Gandhi memperkirakan, langkah itu juga diterapkan dalam hal 6G. "AS tidak akan membiarkan peluang kepemimpinan generasi 6G didapat negara lain dengan mudah," katanya.
Sedangkan kepala di bagian akses dan perangkat Bell Labs Peter Vetter menilai, AS dan Tiongkok kompetitif dalam pengembangan 6G. "Upaya ini sangat penting sehingga menjadi perlombaan ‘senjata’ sampai batas tertentu," kata dia.

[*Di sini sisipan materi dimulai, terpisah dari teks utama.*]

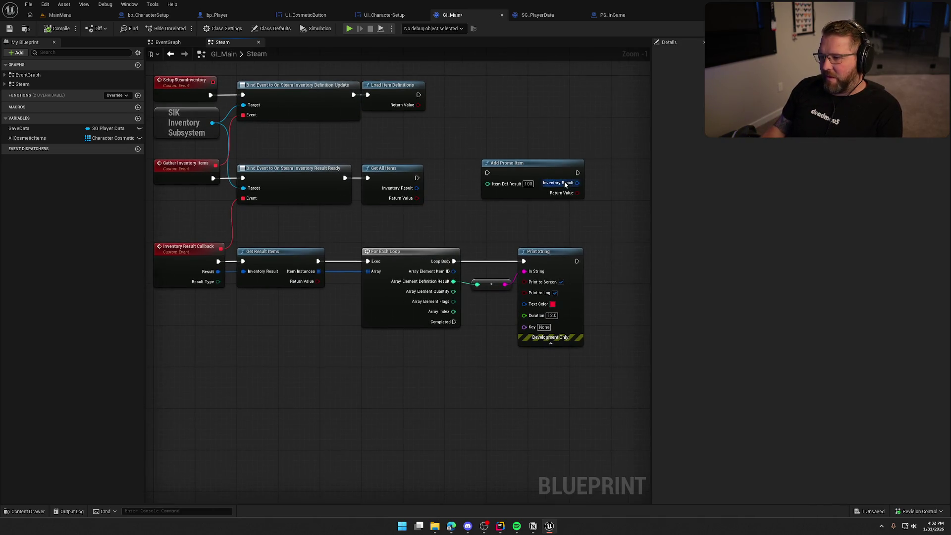
pyautogui.moveTo(576, 183); pyautogui.dragTo(630, 195)
pyautogui.moveTo(417, 188); pyautogui.dragTo(473, 201)
pyautogui.moveTo(215, 227); pyautogui.dragTo(619, 364)
pyautogui.click(274, 368)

Tiongkok pun telah meluncurkan satelit eksperimental 6G pertama di dunia pada tahun lalu di Taiyuan Satellite Launch Centre, Provinsi Shanxi. Ini bertujuan membuat ultra-fast network yang 100 kali lebih cepat dibanding 5G, yang rencananya dapat digunakan pada 2030.
Peluncuran satelit 6G ke orbit itu merupakan proyek kerja sama University of Electronic Science and Technology of China (UESTC), Chengdu Guoxing Aerospace Technology, dan Beijing MinoSpace Technology.
Salah satu akademisi dari Chinese Academy of Engineering Xu Yangsheng mengatakan, proyek itu akan menggabungkan jaringan komunikasi satelit dengan yang ada di darat. “Satelit eksperimental ini menandai pertama kalinya teknologi komunikasi terahertz didiverifikasi ketika diterapkan di luar angkasa,” katanya dikutip dari Daily Mail, tahun lalu (13/11/2020).
Wakil Menteri Biro Teknologi Tiongkok Wang Xi menyatakan, pihaknya akan bekerja sama dengan para ahli dalam merancang rencana penelitian untuk 6G. Biro Teknologi juga telah menggandeng 37 ahli telekomunikasi dari universitas, institusi, dan perusahaan untuk membentuk panel pengembangan 6G serta melakukan uji kelayakan pada jaringan.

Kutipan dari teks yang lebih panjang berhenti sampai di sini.